Yazar biyografileri yaşamsal detaylarla dopdolu
olabilirler, bilgi yüklü olabilirler, felsefi veya açıkça soruşturmacı da
olabilirler, ama bunların hepsini birden, büyük bir denge içinde, üstelik
bitmek bilmez sayfalar boyunca verebilme bahsinde, herhalde Joseph Frank’ın anıtsal
Dostoyevski biyografisi ile yarışacak ölçekte başkalarını bulmak zor olurdu.

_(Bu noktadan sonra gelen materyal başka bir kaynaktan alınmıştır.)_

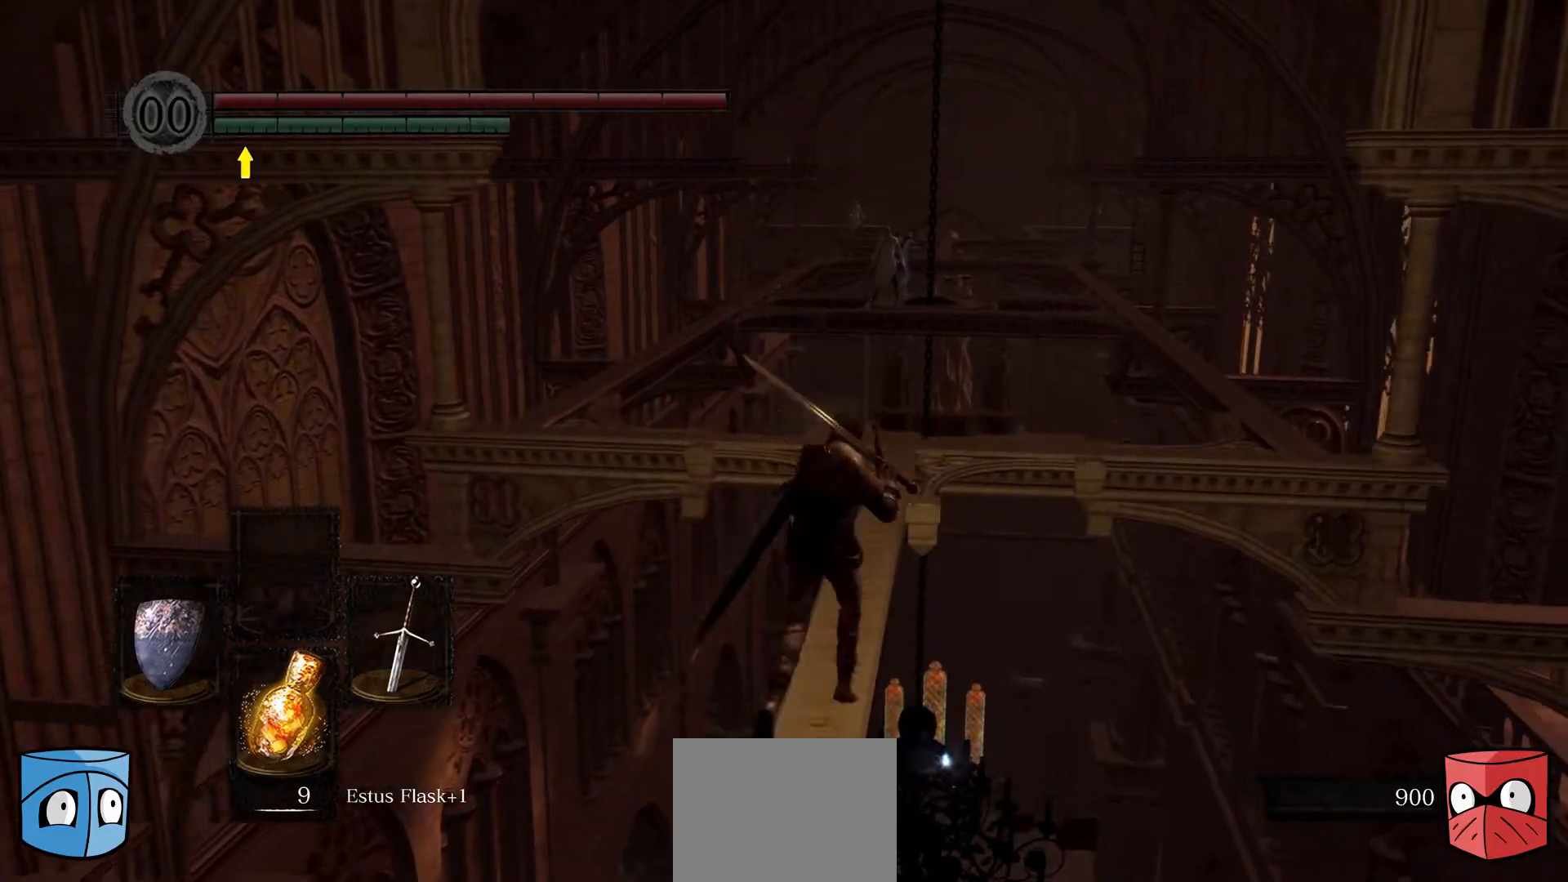
{"buttons": [], "left_stick": "up", "right_stick": "center", "events": []}
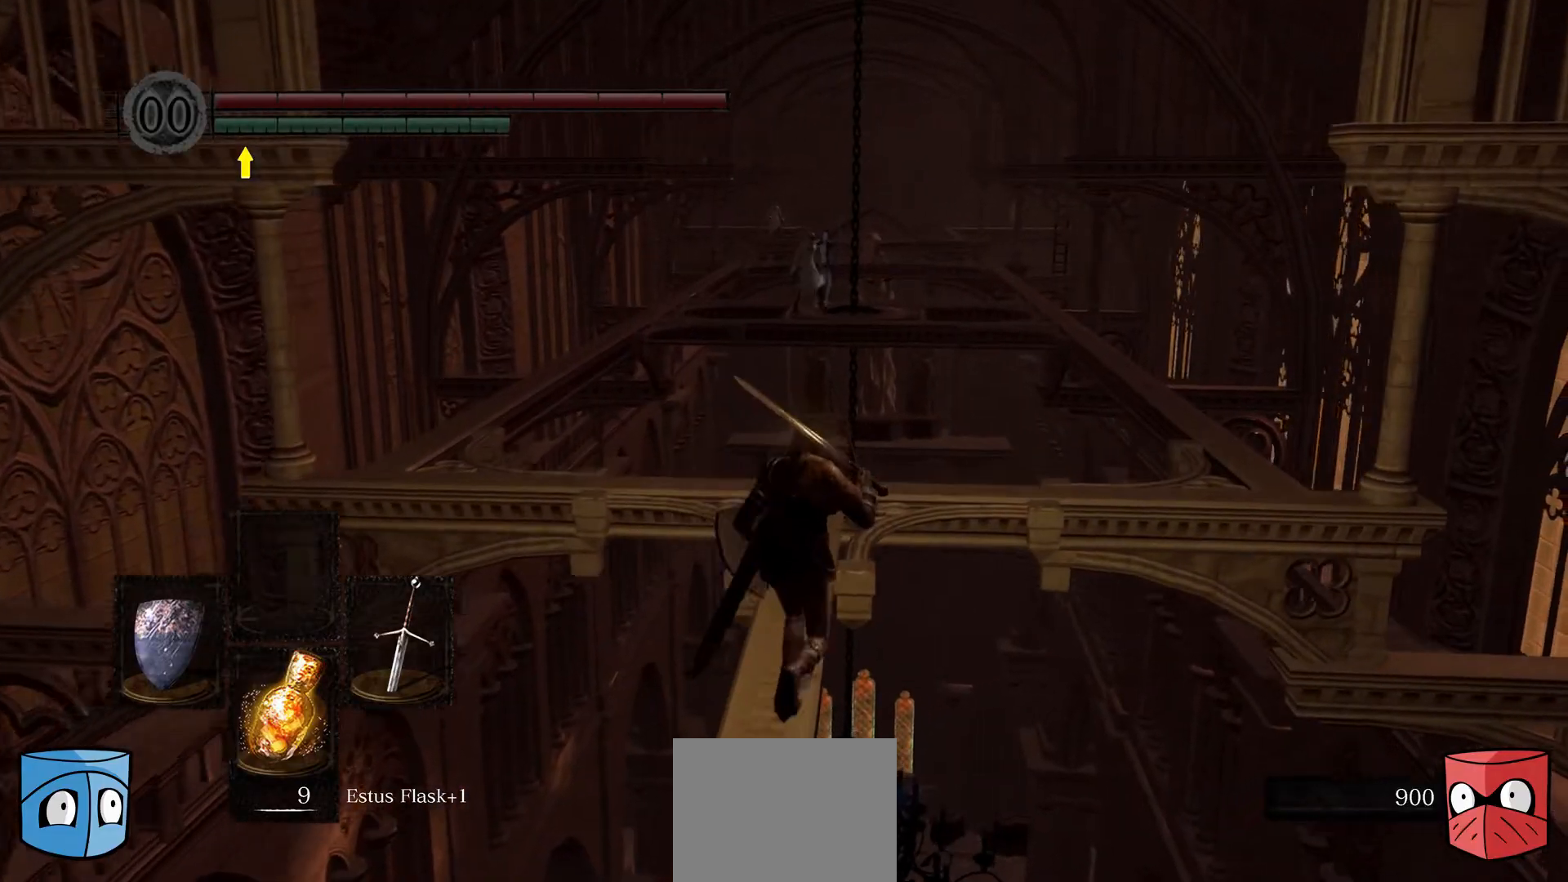
{"buttons": [], "left_stick": "up", "right_stick": "center", "events": []}
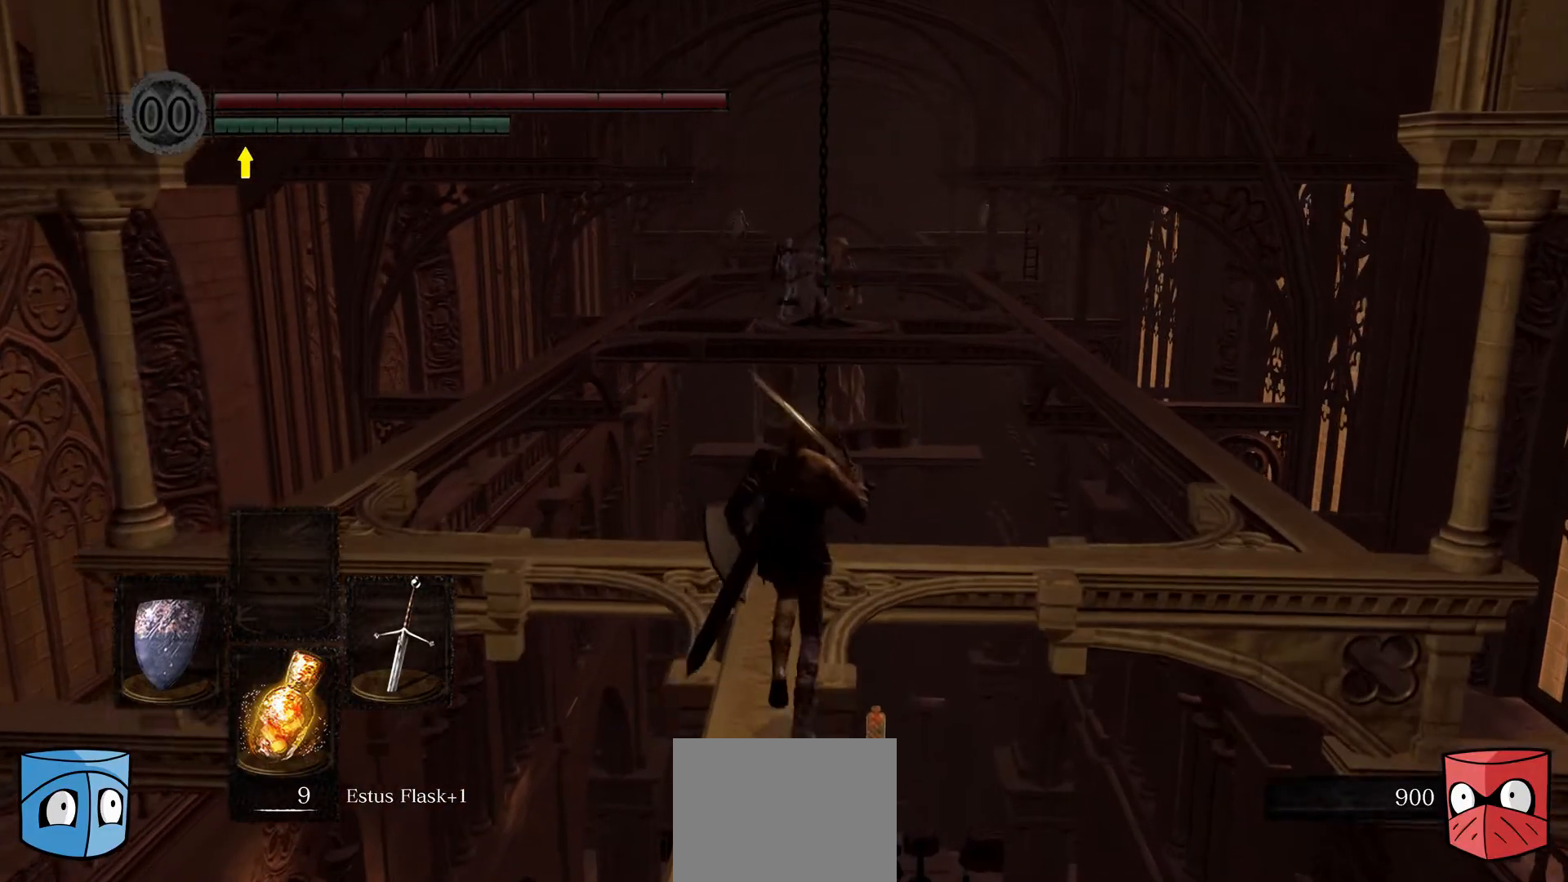
{"buttons": ["L1"], "left_stick": "center", "right_stick": "center", "events": [[467, "L1", "down"], [467, "left_stick", "center"]]}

Ama Joseph Frank bu altından kalkılması epey zor görünen çalışmayı, sayfaları,
bölümleri birbirine bağlayan öyle bir içgörü ile kuruyor ki kitabın hacmi
gerçek anlamda bir Dostoyevski sevgisi karşısında görünmez oluveriyor.
Sıkmayan, yormayan, romancının evrenine kısmen veya bütünüyle uzak okurları da
kapsayacak ilgi uyandırıcı yanlarıyla Dostoyevski, Çağının Bir Yazarı sadece
romanlar arasında ilişkili sinir uçları yakalamasıyla değil, kimi kez –fazla
polemiğe ya da bilgi gösterisine dönüştürmeden– başka biyografi ve düşünce
kitaplarıyla kurduğu bağlar ve daha çok da Herzen, Turgenyev, Bakunin gibi
dönemin önde gelen Rus entelektüelleri, Fransa’dan, Almanya’dan, İngiltere’den
(Dostoyevski’nin özlemle ve huzursuzlukla bağlı olduğu Avrupa’dan) birçok
isimle birleştirdiği içeriğiyle de son derece önemli bir çalışma.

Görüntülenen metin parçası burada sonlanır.